INFORMATION SUPPLIED: Begin
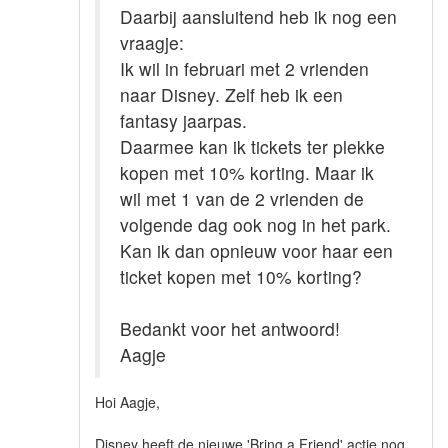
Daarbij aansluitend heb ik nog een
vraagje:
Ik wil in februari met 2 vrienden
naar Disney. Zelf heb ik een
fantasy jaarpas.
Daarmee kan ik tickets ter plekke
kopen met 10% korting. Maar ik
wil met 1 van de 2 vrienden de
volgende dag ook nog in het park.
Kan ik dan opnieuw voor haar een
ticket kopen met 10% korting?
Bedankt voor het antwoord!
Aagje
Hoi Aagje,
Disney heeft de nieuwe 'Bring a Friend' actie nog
INFORMATION SUPPLIED: End
INFORMATION SUPPLIED: Begin
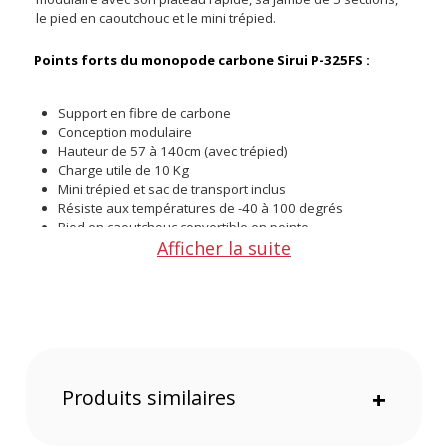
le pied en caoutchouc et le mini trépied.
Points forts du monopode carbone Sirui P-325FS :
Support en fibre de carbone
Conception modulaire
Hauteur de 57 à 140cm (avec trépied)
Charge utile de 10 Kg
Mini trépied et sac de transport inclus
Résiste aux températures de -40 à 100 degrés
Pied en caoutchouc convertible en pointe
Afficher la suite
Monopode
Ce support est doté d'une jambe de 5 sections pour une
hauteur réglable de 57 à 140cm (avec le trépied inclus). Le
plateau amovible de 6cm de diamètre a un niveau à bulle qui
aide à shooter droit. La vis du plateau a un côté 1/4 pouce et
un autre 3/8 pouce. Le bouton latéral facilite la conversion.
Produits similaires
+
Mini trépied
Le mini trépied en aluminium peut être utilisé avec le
INFORMATION SUPPLIED: End
### JOB ITEM
Where the word "inclus" shows up in a line of the entries above, copy that line.

### RESULT OF THIS EXERCISE
Mini trépied et sac de transport inclus
hauteur réglable de 57 à 140cm (avec le trépied inclus). Le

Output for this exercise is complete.